Chemins de Compostelle, voie du Piémont de Bétharram à Garazi 3/3, Licharre-Garindein-Ordiarp-Musculdy-Saint Just Ibarre-Bunus-Ibarrolle-Col de Gamia-Bussunarits-Saint Jean le Vieux-Saint Jean Pied de Port – Publié dans LSPB, 02/2023
A peine trois étapes jacquaires et déjà cette sensation unique d’être loin de tout.
A Licharre la truculente serveuse donne du Jeune homme ou Demoiselle à la table de pèlerins que nous formons, avec un cadre en congé sabbatique et deux soeurs retraitées du Midi. La nuit expédiée, l’aube est ouateuse sur la ville, et je file droit vers Garindein. Le bâton oublié au refuge est remplacé à la première haie de noisetiers, et à peine deux heures plus tard me voici rendu à Ordiarp. Un autre grand-oncle n’est pas chez lui (j’ai reconnu sa maison où je n’étais pas repassé depuis cinquante ans !) mais devant l’école qui bruisse d’enfants l’église est ravissante, on s’y rend par un pont sur le ruisseau, détail d’architecture et de foi. Passé le fronton le chemin s’élève.
Dérangeant à peine quelques troupeaux de vaches blondes et des septuagénaires en VTT électrique, et tout en me gavant de mûres, je me hisse au Col d’Ehüsa, voisin du routier Osquich, sur la commune de Musculdy. Une chapelle posée sur la crête domine toute la vallée et capte le regard, juchée au bord d’un précipice. L’occasion est trop belle de rallonger l’étape d’une heure pour gagner les 706 m de la chapelle Saint-Antoine. Très simple avec son clocher aux trois pointes (dit trinitaire,fréquent en Soule), sa nef est vaste comme une église et accueillera tout un village le jour venu.

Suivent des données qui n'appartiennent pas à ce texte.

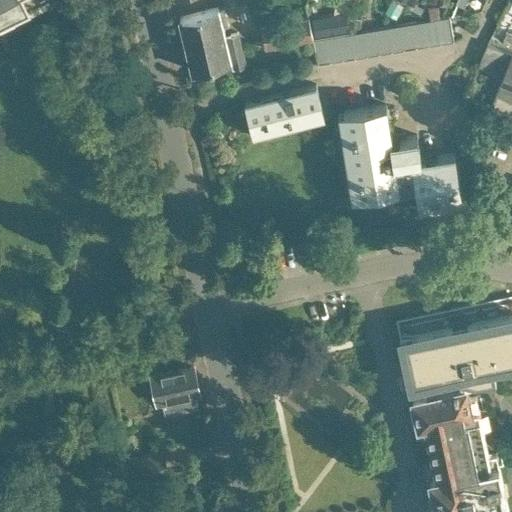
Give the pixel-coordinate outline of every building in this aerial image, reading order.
[(0,0),(0,29),(1,29),(5,28),(8,26),(11,25),(15,23),(19,20),(22,19),(25,16),(29,13),(33,10),(36,7),(38,5),(41,1),(41,0),(0,0)] [(247,64),(239,31),(227,34),(220,8),(180,17),(193,71),(233,62),(235,68),(247,64)] [(454,41),(450,15),(437,17),(442,43),(454,41)] [(311,29),(312,28),(310,16),(262,25),(266,46),(312,37),(311,29)] [(442,43),(437,17),(425,19),(429,45),(442,43)] [(429,45),(425,19),(412,21),(417,47),(429,45)] [(417,47),(412,21),(400,23),(404,49),(417,47)] [(404,49),(400,23),(388,25),(392,51),(404,49)] [(392,51),(388,25),(375,28),(380,53),(392,51)] [(380,53),(375,28),(363,30),(367,55),(380,53)] [(367,55),(363,30),(352,31),(350,32),(355,58),(367,55)] [(511,44),(511,33),(507,31),(503,41),(511,44)] [(355,58),(350,32),(338,34),(342,60),(355,58)] [(342,60),(338,34),(326,35),(330,62),(342,60)] [(330,62),(326,35),(313,37),(318,64),(330,62)] [(511,52),(488,43),(480,64),(502,78),(491,106),(511,114),(511,52)] [(326,117),(318,84),(282,93),(290,126),(326,117)] [(290,126),(282,93),(246,103),(254,135),(290,126)] [(462,196),(455,153),(421,159),(417,135),(406,137),(405,130),(391,133),(387,104),(344,111),(347,128),(342,129),(346,155),(351,154),(354,170),(349,171),(353,197),(416,186),(420,208),(445,204),(445,199),(462,196)] [(511,294),(396,319),(404,354),(403,355),(403,356),(402,357),(402,358),(402,359),(403,360),(403,361),(403,362),(404,362),(404,363),(405,364),(406,364),(410,386),(424,383),(427,395),(466,386),(496,380),(496,378),(495,378),(493,368),(502,366),(511,363),(511,294)] [(199,393),(194,366),(152,375),(158,402),(163,401),(166,415),(198,408),(195,394),(199,393)] [(508,511),(506,498),(503,495),(502,488),(503,484),(496,452),(489,454),(476,396),(469,398),(466,386),(427,395),(413,398),(414,403),(409,404),(412,420),(417,419),(419,424),(426,423),(430,438),(438,478),(430,480),(434,497),(433,498),(436,511),(508,511)] [(168,474),(163,451),(129,459),(134,481),(168,474)]
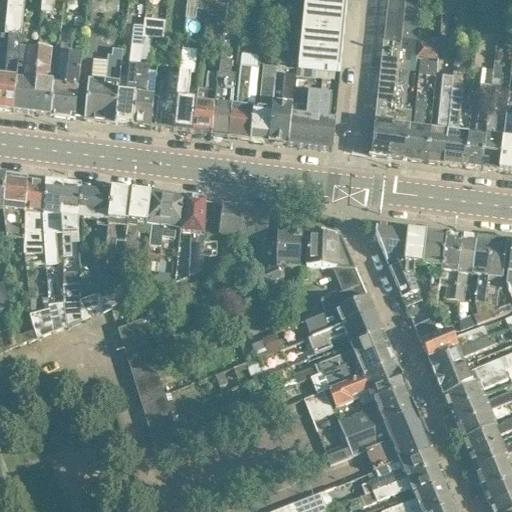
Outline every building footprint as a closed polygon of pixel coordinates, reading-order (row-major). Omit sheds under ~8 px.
[(7,0),(4,36),(8,37),(20,38),(23,0),(7,0)] [(57,0),(65,1),(64,0),(44,0),(42,15),(54,17),(55,0),(57,0)] [(206,0),(187,0),(186,18),(197,19),(198,9),(206,10),(206,0)] [(206,0),(206,10),(225,12),(226,2),(226,0),(206,0)] [(305,0),(304,11),(322,13),(346,16),(347,0),(305,0)] [(409,57),(417,58),(418,48),(422,0),(404,0),(400,45),(383,43),(371,157),(406,162),(411,114),(403,113),(409,57)] [(387,0),(383,43),(400,45),(404,0),(387,0)] [(226,2),(225,12),(243,13),(244,5),(226,2)] [(322,13),(304,11),(302,29),(323,32),(344,34),(346,16),(322,13)] [(323,32),(302,29),(300,47),(318,49),(342,52),(344,34),(323,32)] [(57,86),(56,86),(52,117),(74,120),(83,37),(61,34),(59,51),(71,53),(68,87),(57,86)] [(0,110),(13,112),(16,80),(20,38),(8,37),(4,77),(0,76),(0,110)] [(150,63),(153,40),(143,39),(142,48),(140,61),(150,63)] [(418,43),(417,58),(437,60),(439,46),(418,43)] [(31,115),(52,117),(56,86),(54,85),(45,84),(47,75),(49,75),(52,49),(39,47),(38,49),(31,115)] [(118,93),(115,125),(133,127),(140,66),(140,61),(142,48),(132,47),(128,78),(120,77),(118,93)] [(318,49),(300,47),(298,66),(298,70),(340,74),(340,69),(342,52),(318,49)] [(13,112),(31,115),(38,49),(28,48),(23,81),(16,80),(13,112)] [(84,121),(115,125),(118,93),(123,52),(114,52),(113,58),(110,57),(106,84),(89,82),(84,121)] [(220,59),(218,76),(215,106),(214,106),(211,137),(229,139),(233,108),(237,74),(233,74),(234,61),(220,59)] [(419,61),(418,76),(435,77),(437,63),(419,61)] [(154,130),(158,98),(154,98),(147,97),(147,96),(146,95),(150,68),(140,66),(133,127),(154,130)] [(233,108),(229,139),(233,140),(250,142),(254,111),(255,111),(259,68),(258,68),(242,66),(236,109),(233,108)] [(492,71),(488,107),(497,108),(502,68),(493,66),(492,71)] [(254,111),(250,142),(268,144),(272,106),(276,70),(265,69),(260,111),(255,111),(254,111)] [(296,70),(295,78),(315,79),(322,80),(322,73),(316,72),(296,70)] [(482,70),(478,106),(488,107),(492,71),(482,70)] [(180,71),(180,73),(174,133),(193,135),(196,104),(196,100),(191,99),(193,73),(180,71)] [(154,130),(174,133),(180,73),(169,72),(166,99),(158,98),(154,130)] [(322,73),(322,80),(334,81),(335,74),(322,73)] [(444,166),(464,169),(468,136),(458,134),(463,92),(461,75),(453,74),(453,78),(444,166)] [(204,105),(196,104),(193,135),(211,137),(214,106),(215,106),(218,76),(207,75),(204,105)] [(272,106),(268,144),(288,147),(292,115),(296,78),(285,77),(281,107),(272,106)] [(430,130),(427,164),(444,166),(453,78),(442,77),(436,131),(430,130)] [(292,115),(288,147),(310,149),(314,150),(320,94),(317,94),(308,93),(306,117),(292,115)] [(320,94),(314,150),(332,152),(335,121),(329,120),(332,96),(320,94)] [(411,114),(406,162),(427,164),(430,130),(424,130),(427,102),(416,102),(415,115),(411,114)] [(468,136),(464,169),(482,171),(488,111),(479,110),(475,136),(468,136)] [(482,171),(499,173),(503,140),(494,139),(497,112),(488,111),(482,171)] [(503,140),(499,173),(511,174),(511,115),(506,115),(503,140)] [(6,179),(1,214),(4,239),(24,241),(24,238),(24,214),(28,181),(6,179)] [(24,241),(24,257),(45,257),(42,215),(45,183),(28,181),(24,214),(24,238),(24,241)] [(45,183),(42,215),(45,257),(46,265),(56,264),(53,217),(60,218),(63,186),(56,185),(46,184),(45,183)] [(63,186),(60,218),(61,218),(63,260),(72,259),(71,243),(71,236),(78,235),(78,219),(77,219),(81,188),(63,186)] [(81,188),(77,219),(78,219),(81,220),(97,222),(97,227),(100,227),(98,247),(105,248),(111,191),(85,188),(81,188)] [(105,248),(104,255),(114,256),(115,242),(126,243),(131,194),(111,191),(105,248)] [(152,227),(155,197),(131,194),(126,243),(124,256),(136,257),(140,226),(152,227)] [(152,227),(149,248),(161,249),(162,239),(175,241),(176,230),(180,230),(183,200),(156,197),(152,227)] [(204,242),(206,203),(183,200),(180,230),(179,234),(189,235),(187,278),(202,272),(203,253),(204,242)] [(218,234),(272,240),(275,208),(222,202),(218,234)] [(402,265),(406,231),(376,227),(375,236),(405,308),(420,302),(417,293),(410,277),(402,276),(404,265),(402,265)] [(412,266),(421,267),(426,233),(406,231),(402,265),(404,265),(402,276),(410,277),(412,266)] [(426,233),(421,267),(431,268),(430,280),(429,289),(438,291),(438,287),(445,236),(426,233)] [(259,274),(245,280),(249,289),(259,285),(260,287),(283,277),(284,268),(299,269),(300,235),(277,234),(276,267),(259,274)] [(308,236),(306,270),(334,271),(338,278),(343,292),(319,302),(325,315),(367,299),(355,271),(341,237),(308,236)] [(445,236),(438,287),(446,288),(444,301),(454,302),(457,275),(456,275),(460,238),(456,237),(445,236)] [(457,275),(454,302),(463,303),(466,276),(471,277),(476,239),(460,238),(456,275),(457,275)] [(476,239),(471,277),(478,278),(474,304),(484,305),(487,279),(486,279),(491,241),(476,239)] [(501,292),(507,243),(491,241),(486,279),(487,279),(484,305),(494,306),(496,293),(501,293),(501,292)] [(186,278),(171,284),(178,300),(193,294),(186,278)] [(157,289),(158,283),(158,281),(147,280),(146,288),(157,289)] [(103,291),(101,315),(111,310),(113,310),(112,308),(118,305),(121,282),(103,281),(103,291)] [(3,284),(0,285),(0,310),(9,308),(3,284)] [(171,284),(157,290),(163,306),(178,300),(171,284)] [(64,286),(63,286),(63,302),(64,305),(66,329),(82,323),(80,300),(80,286),(64,286)] [(436,308),(438,291),(429,289),(427,307),(436,308)] [(148,312),(163,306),(157,290),(142,296),(148,312)] [(80,300),(82,323),(101,315),(103,291),(80,300)] [(325,315),(304,323),(311,339),(373,314),(367,299),(325,315)] [(477,315),(473,317),(477,326),(478,327),(493,321),(492,319),(493,313),(494,306),(484,305),(474,304),(477,315)] [(51,335),(66,329),(64,305),(48,306),(49,310),(51,335)] [(493,313),(492,319),(493,321),(511,313),(511,312),(510,307),(493,313)] [(37,341),(51,335),(49,310),(29,317),(34,332),(37,341)] [(311,339),(307,340),(314,356),(332,349),(329,342),(345,336),(349,344),(381,332),(373,314),(311,339)] [(473,316),(460,321),(460,333),(477,326),(473,317),(473,316)] [(0,321),(0,324),(7,352),(21,347),(19,337),(17,319),(0,323),(0,321)] [(436,320),(415,329),(421,344),(439,336),(436,328),(436,320)] [(129,369),(155,361),(142,321),(117,331),(129,369)] [(421,344),(427,360),(456,349),(457,350),(487,338),(483,328),(454,339),(451,334),(444,334),(439,336),(421,344)] [(22,347),(37,341),(34,332),(19,337),(22,347)] [(352,352),(313,368),(317,377),(322,375),(388,349),(381,332),(349,344),(352,352)] [(270,336),(262,339),(263,341),(268,356),(276,353),(270,336)] [(456,349),(428,360),(435,379),(464,367),(461,361),(496,346),(493,341),(489,343),(487,338),(457,350),(456,349)] [(268,356),(263,341),(252,345),(257,360),(268,356)] [(233,369),(246,364),(240,345),(219,353),(225,372),(233,369)] [(322,375),(329,391),(395,365),(388,349),(322,375)] [(464,367),(435,379),(443,397),(504,371),(511,367),(511,355),(467,374),(464,367)] [(246,364),(248,369),(251,377),(260,374),(255,360),(246,364)] [(155,361),(129,369),(134,384),(159,376),(155,361)] [(329,391),(328,391),(336,410),(353,403),(351,398),(357,396),(361,406),(371,402),(371,403),(374,402),(376,408),(408,396),(395,365),(329,391)] [(313,368),(294,376),(297,385),(317,377),(313,368)] [(504,371),(443,397),(449,412),(483,398),(481,392),(508,381),(504,371)] [(159,376),(134,384),(141,406),(165,396),(159,376)] [(265,397),(268,406),(285,399),(281,390),(265,397)] [(304,401),(305,405),(311,420),(313,423),(333,415),(324,393),(304,401)] [(486,404),(483,398),(449,412),(456,427),(511,403),(511,393),(486,404)] [(165,396),(141,406),(146,424),(171,414),(165,396)] [(416,415),(408,396),(376,408),(338,423),(345,442),(416,415)] [(511,403),(456,427),(462,441),(496,427),(493,422),(511,414),(511,403)] [(171,414),(146,424),(152,443),(177,434),(171,414)] [(416,415),(345,442),(352,459),(366,453),(367,456),(368,456),(367,453),(393,443),(423,432),(416,415)] [(511,420),(496,427),(462,441),(468,456),(500,442),(498,438),(511,431),(511,420)] [(427,441),(423,432),(393,443),(396,452),(399,459),(400,462),(400,463),(431,451),(427,441)] [(177,434),(152,443),(157,460),(158,460),(183,450),(177,434)] [(468,456),(474,469),(491,462),(492,463),(511,454),(511,444),(502,448),(500,442),(468,456)] [(365,497),(438,468),(431,451),(400,463),(400,462),(375,472),(374,471),(373,471),(374,474),(376,473),(379,480),(361,487),(365,497)] [(491,462),(474,469),(484,493),(511,480),(511,473),(511,470),(511,469),(511,454),(492,463),(491,462)] [(365,497),(359,499),(363,509),(410,490),(414,498),(414,500),(446,486),(445,485),(440,472),(438,468),(365,497)] [(511,480),(484,493),(489,507),(511,496),(511,480)] [(415,501),(387,511),(434,511),(454,505),(447,488),(446,486),(414,500),(415,501)] [(325,511),(327,511),(320,495),(294,505),(296,511),(325,511)] [(511,511),(511,496),(489,507),(491,511),(511,511)]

Un écriteau explique que le roi de Navarre (nous sommes frontaliers de la Basse et de Soule) fit édifier cette chapelle après avoir pu réconcilier les seigneurs Bas-Navarrais de Luxe et Gramont. Muskildi terre de paix, avec Saint Antoine, une stèle pour les morts en Algérie, et même la pastorale Simone Veil en 2022, je rosis en me disant qu’ici est née une de mes arrière-grands-mères. Mais il est temps de quitter la Soule pour une descente casse-pattes vers le canyon des sources de la Bidouze (qui coule ensuite vers Bidache), et puis un long cheminement, de figuier en figuier, complétant ainsi un déjeuner de pur cueilleur, vers la Basse-Navarre et le village de Saint-Just-Ibarre.
Ici Marco tient un gite dans sa propre maison et selon ses propres règles. Heureusement des pèlerines avaient réservé pour la nuit sinon il serait allé cavaler ailleurs. En quatre phrases nous réalisons avoir des dizaines d’amis ou connaissances en commun ; homme des montagnes il moque la dérive des millionnaires de la Côte. Cinq jacquets rassemblés il nous ouvre l’église, où naquit la foi de Saint Michel Garicoïtz, comme le rappelle un vitrail et un reliquaire. Même les saints finissent os. La galerie en bois est très curieuse car elle n’occupe pas les côtés mais seulement le fond de la nef, comme dans un théâtre subventionné. Ici les cloches ne sonnent pas mais un haut-parleur recrache le fruit d’un enregistrement. Décidément.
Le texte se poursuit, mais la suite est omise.